Walnut: grown in England, North America and India. It yields valuable furniture wood; juice from the husk of walnuts is used to stain the skin. The fruit resembles a plum, but the ‘stone’ is edible portion furnishing the well-known wrinkled fleshy kernel.
Trees, Plants, Flowers, Fruits, Vegetables and Stones
(Description, where grown or found etc.)
Cacao: an evergreen tree, from 16 to 40 feet high. It grows abundantly in tropical America, West Africa, the West Indies and Sri Lanka
Carnation: garden plant, Great Britain.
Chrysanthemum: National flower of Japan.
Coca: shrub, South America.
Dates: fruits of the date palm tree; Iraq, Arabia and Iran.

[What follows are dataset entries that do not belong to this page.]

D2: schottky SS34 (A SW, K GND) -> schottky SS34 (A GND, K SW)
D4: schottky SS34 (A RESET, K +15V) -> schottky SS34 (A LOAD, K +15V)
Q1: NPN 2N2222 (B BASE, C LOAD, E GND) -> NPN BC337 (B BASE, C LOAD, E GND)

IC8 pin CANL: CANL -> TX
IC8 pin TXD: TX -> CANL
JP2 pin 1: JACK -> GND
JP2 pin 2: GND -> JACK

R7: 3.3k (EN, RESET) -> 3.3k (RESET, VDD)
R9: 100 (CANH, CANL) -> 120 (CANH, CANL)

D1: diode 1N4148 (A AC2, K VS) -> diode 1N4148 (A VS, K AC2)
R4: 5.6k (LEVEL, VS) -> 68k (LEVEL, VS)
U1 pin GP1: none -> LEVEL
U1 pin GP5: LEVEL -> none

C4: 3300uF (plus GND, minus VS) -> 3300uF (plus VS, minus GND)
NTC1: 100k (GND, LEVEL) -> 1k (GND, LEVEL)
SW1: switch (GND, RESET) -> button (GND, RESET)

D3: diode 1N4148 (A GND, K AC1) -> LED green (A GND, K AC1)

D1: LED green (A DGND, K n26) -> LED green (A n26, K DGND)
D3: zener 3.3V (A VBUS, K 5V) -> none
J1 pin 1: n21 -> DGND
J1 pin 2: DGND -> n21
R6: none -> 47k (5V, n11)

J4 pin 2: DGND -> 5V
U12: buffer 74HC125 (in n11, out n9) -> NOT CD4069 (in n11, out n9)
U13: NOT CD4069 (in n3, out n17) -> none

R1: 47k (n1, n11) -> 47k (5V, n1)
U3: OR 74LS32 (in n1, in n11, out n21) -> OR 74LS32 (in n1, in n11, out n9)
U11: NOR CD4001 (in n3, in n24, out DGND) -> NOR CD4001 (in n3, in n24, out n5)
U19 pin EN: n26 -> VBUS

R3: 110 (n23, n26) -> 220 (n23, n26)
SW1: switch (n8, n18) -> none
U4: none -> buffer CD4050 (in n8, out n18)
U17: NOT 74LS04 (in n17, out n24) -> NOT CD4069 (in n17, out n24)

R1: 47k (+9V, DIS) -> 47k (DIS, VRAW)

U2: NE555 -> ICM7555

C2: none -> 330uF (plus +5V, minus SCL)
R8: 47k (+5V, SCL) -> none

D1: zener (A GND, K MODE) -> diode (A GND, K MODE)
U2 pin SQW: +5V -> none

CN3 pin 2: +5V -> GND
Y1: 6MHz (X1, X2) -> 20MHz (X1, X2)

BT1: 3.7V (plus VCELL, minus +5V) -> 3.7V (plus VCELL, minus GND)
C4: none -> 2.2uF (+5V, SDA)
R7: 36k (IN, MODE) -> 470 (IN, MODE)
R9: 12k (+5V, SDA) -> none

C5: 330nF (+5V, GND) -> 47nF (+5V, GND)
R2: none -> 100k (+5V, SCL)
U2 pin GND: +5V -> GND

Ebony: hard wood; Mauritius, East Indies and Sri Lanka.
Eucalyptus: a family of plants originated from Australia; oil is extracted from its leaves for use in soap-making, medicines and disinfectants.
Gooseberry: Shrub; northern hemisphere.
Jasmine: originally a Persian plant now planted in almost all parts of the world. A graceful climber belonging to olive with odoriferous blossom. Two of its species (the common and the Spanish jasmine) yield oil which is used in perfumery.
Juniper: a genus of hardy evergreen trees grown in the northern hemisphere.
Ladies Finger: vegetable; India.
Love Apple: vegetable; south west of America.
Mistletoe: a parasitic plant found growing on many trees, particularly the apple tree; Europe.
Mulberry: tree; Central Asia.
Natural Rubber: is a plant product which is chemically known as latex.
Oak: tree; North America.
Olive trees: These grow in the Mediterranean type regions.
Pine: a coniferous tree that flourishes in most northern latitudes, in the mountains of India, Tibet and China.
Sandal Wood: tree; Karnataka.
Spinach: a flowering plant grown in South and Central Europe.
Teak: a tree grown in the East Indies and Myanmar.